In a statement, the Hamas terror group called the attack an act of heroism, saying, “This proves the greatness of our people who’s resistance is unbreakable.”
A Spate of Stabbings and the Sheikh Jarrah Flashpoint
The stabbing was the fifth terror attack in Jerusalem since November 17. Three were non-fatal stabbings and one was a car-ramming attack. In the fifth, Hamas member Fadi Abu Shkhaydam opened fire on Israelis, killing South African immigrant Eliyahu Kay and injuring four others.
All have been described as “lone wolf” attacks committed by individuals acting on their own.

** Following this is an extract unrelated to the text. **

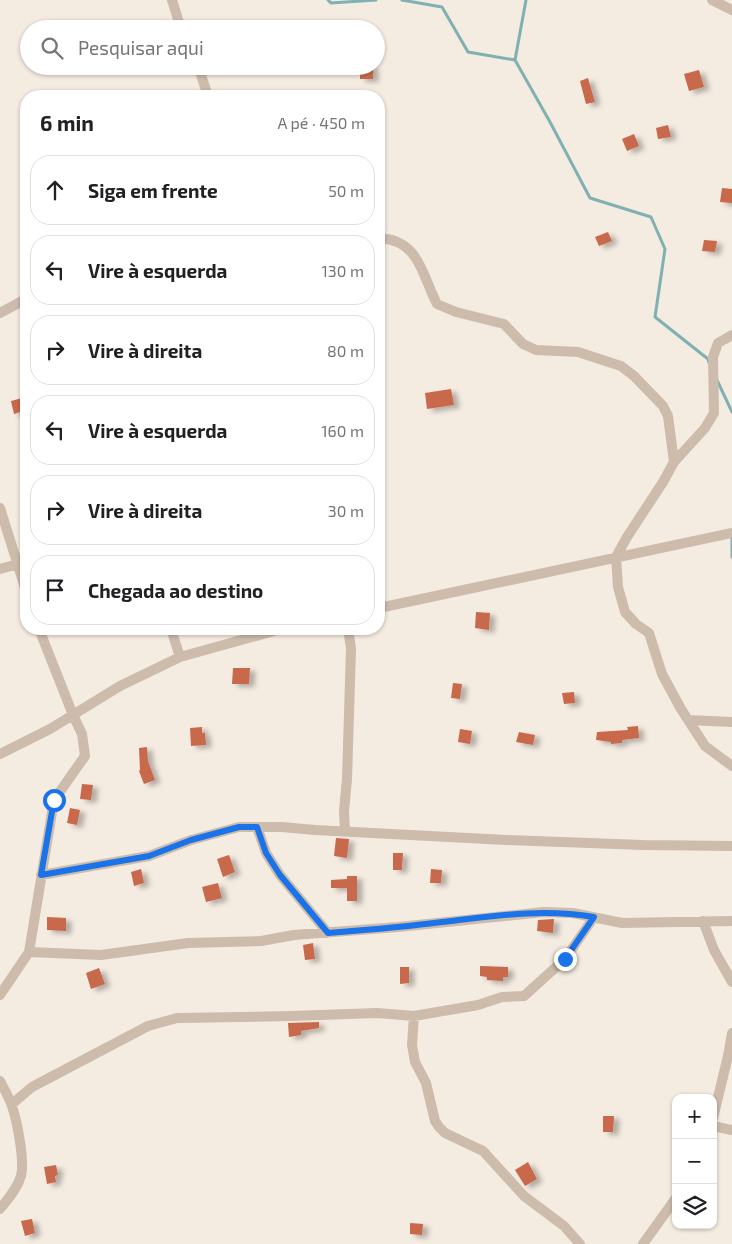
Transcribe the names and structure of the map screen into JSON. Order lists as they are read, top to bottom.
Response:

The flashpoint Sheikh Jarrah neighborhood is also known as Shimon HaTzaddik, after the Second Temple High Priest buried there. Jews had been living in that neighborhood since the 1890s. In the 1930s, the property at the heart of the controversy was purchased by Nahalat Shimon, an association that developed the land for Yemenite and Sephardic Jews.
During the War of Independence, Jordan captured Jerusalem’s eastern neighborhoods and Jordanian families moved in. Some built new houses on the land in Sheikh Jarrah. The Jordanian Ministry of Housing also appropriated land to build houses for Arabs in the neighborhood.
That changed when Israel reunified Jerusalem during the Six-Day War of 1967. In a legal process that has dragged out for decades, Israel’s Supreme Court ruled in 1982 in favor of the Sephardic Community Committee of Sheikh Jarrah landowners. The ruling cited a 1970 law permitting Jews to reclaim property in eastern Jerusalem if it had been purchased before 1948.
Subsequent Supreme Court decisions ruled in favor of Nahalat Shimon, saying that the squatters were required to pay rent. But successive governments never enforced the court rulings. The refusal to evict the families is widely attributed to political pressure and the fear of Arab violence.